Garmin's Index Smart Scale is designed for athletes and data junkies.

Sarah Tew/CNET

As someone who uses the Garmin Connect app daily and is an admitted data junkie, the Garmin Smart Index Scale was my favorite. The app isn't perfect, but I liked all of the extra metrics the scale was able to record. I had no problem with the Withings app, but I don't see how the CO2 and temperature measurements would aid in my weight loss.

The Under Armour scale is only available as part of a $400 HealthBox bundle. It's expensive and, due to the accuracy problems I experienced, I can't recommend it.
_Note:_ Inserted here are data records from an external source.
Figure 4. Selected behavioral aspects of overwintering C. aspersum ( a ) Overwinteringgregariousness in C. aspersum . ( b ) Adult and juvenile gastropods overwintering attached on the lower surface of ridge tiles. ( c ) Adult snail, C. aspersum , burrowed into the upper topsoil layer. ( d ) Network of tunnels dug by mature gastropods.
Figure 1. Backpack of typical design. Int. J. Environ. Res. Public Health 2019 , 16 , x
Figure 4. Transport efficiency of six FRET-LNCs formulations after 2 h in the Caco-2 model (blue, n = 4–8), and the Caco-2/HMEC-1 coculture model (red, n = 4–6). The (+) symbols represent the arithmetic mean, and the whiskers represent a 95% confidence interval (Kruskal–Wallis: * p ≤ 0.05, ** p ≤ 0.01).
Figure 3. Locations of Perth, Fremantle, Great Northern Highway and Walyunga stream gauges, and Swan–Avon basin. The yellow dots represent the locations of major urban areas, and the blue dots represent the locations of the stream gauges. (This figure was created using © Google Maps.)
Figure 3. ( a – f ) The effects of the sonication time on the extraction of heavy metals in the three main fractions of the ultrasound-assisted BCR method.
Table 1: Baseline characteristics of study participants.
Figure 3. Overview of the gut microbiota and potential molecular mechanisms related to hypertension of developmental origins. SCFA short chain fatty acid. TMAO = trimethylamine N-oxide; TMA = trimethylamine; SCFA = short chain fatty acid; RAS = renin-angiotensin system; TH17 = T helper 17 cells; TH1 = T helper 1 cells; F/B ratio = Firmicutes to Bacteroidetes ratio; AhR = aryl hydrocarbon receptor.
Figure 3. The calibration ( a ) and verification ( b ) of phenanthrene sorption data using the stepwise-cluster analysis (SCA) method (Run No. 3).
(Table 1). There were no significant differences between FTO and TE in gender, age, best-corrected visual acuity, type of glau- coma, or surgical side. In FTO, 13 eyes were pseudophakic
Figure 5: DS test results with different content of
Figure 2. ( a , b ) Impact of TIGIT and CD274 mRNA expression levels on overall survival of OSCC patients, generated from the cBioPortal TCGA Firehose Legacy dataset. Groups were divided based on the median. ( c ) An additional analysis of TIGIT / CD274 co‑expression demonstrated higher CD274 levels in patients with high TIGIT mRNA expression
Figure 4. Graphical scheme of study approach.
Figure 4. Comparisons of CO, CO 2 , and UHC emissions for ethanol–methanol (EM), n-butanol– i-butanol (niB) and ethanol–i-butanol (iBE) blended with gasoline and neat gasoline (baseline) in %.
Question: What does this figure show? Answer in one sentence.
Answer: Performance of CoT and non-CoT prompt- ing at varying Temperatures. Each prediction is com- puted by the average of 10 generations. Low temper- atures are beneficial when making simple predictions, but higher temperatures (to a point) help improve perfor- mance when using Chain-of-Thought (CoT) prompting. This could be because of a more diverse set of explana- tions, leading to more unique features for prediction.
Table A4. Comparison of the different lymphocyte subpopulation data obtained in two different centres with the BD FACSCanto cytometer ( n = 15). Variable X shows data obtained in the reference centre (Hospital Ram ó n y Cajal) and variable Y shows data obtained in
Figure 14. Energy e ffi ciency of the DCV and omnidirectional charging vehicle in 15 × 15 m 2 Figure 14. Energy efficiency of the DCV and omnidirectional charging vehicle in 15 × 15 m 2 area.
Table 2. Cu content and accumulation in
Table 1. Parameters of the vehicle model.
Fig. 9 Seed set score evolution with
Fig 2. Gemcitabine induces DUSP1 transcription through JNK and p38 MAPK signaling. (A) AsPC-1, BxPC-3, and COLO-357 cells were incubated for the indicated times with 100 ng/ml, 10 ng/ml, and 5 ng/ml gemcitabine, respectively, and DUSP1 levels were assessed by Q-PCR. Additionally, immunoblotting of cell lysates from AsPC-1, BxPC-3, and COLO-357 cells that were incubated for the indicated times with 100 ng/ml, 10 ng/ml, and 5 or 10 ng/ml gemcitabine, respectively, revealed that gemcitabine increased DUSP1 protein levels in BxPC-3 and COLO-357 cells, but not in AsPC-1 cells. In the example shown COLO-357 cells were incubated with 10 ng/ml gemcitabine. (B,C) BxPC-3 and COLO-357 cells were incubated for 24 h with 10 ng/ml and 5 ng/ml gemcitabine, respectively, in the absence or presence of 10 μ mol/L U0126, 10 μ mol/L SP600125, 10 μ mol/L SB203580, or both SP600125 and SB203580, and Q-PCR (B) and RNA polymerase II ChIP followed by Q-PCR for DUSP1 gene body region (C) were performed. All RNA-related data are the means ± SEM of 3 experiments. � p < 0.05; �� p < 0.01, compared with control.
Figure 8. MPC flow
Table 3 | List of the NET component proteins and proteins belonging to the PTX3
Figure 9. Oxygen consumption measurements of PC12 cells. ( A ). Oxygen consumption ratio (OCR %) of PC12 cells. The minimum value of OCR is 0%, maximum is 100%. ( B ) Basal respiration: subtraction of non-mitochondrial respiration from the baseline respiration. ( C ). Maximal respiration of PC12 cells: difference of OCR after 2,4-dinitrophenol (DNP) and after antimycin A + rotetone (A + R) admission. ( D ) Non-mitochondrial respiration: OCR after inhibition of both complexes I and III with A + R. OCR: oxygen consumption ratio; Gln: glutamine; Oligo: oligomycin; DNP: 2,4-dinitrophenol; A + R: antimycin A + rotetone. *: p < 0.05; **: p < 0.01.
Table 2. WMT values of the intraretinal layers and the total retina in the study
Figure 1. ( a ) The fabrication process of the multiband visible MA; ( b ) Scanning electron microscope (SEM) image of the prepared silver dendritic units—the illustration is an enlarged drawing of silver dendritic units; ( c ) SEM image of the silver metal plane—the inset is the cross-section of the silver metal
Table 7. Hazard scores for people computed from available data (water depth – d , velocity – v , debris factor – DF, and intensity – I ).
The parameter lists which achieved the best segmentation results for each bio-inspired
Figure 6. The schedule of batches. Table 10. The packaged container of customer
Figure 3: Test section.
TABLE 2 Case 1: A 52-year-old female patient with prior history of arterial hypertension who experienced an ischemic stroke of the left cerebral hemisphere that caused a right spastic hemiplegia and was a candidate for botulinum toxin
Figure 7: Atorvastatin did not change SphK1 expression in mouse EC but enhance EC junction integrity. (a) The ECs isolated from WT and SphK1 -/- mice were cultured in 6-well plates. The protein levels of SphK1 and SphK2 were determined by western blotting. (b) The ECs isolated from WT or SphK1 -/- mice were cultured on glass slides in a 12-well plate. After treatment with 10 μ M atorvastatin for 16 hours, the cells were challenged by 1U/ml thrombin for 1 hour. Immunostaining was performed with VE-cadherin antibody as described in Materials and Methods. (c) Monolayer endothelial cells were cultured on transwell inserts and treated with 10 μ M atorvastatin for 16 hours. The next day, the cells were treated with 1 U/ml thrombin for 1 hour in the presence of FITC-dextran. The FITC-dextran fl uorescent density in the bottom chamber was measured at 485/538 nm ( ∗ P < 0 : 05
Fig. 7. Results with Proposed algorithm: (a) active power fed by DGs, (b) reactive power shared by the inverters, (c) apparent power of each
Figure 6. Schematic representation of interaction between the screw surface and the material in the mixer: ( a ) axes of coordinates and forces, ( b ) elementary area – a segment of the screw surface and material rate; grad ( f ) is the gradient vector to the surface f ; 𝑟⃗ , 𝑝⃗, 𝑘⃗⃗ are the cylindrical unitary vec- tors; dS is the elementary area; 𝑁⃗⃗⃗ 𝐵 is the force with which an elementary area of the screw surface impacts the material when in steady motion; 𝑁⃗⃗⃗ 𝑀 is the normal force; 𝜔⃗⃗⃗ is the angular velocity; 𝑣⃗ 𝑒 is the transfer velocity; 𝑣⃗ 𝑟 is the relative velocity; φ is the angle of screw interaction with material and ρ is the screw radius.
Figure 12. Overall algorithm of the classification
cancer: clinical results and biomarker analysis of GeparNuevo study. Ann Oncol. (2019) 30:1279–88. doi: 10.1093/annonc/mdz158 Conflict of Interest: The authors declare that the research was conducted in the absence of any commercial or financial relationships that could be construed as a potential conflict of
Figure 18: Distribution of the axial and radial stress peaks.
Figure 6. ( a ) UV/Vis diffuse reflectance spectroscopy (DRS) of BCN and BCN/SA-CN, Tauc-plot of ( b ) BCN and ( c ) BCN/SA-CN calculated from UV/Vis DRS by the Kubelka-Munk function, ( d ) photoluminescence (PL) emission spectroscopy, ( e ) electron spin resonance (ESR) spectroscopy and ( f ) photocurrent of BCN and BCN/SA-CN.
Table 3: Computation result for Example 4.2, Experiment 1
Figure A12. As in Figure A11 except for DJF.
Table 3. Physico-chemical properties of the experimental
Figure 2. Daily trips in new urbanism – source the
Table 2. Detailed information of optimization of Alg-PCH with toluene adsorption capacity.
If you don't own a Fitbit, Withings or Garmin fitness tracker, I recommend checking out the Pivotal Living Smart Scale. It's by no means perfect, but it can measure weight, BMI, body fat percentage, basal metabolic rate and lean body mass consistently.


The affordable Pivotal Living smart scale will only cost you $40.

Sarah Tew/CNET

Amazon reviewers mentioned syncing problems and app instability as the main problems, although the scale still has a 3.7 star rating (out of 5). I didn't experience any syncing problems, but the app (as tested on a Nexus 6P running Android 6.0.1) did occasionally crash. While it has nutritional tracking built in, the Pivotal Living app also doesn't support third-party apps such as MyFitnessPal, the most popular food database. But it's a good smart scale, even better when you consider that it's a third of the price of the competition.

For now, I would avoid the Under Armour smart scale until it's offered as an individual product and some of the kinks are worked out. Otherwise, the rest of the field is grouped pretty closely across the board. Anyone already immersed in the Fitbit, Garmin or Withings "ecosystems" can feel comfortable going with those respective products.

*Editors' note (May, 22 2016): Pivotal Living has announced that it has discontinued consumer product sales and for that reason we no longer recommend the Pivotal Living Smart Scale.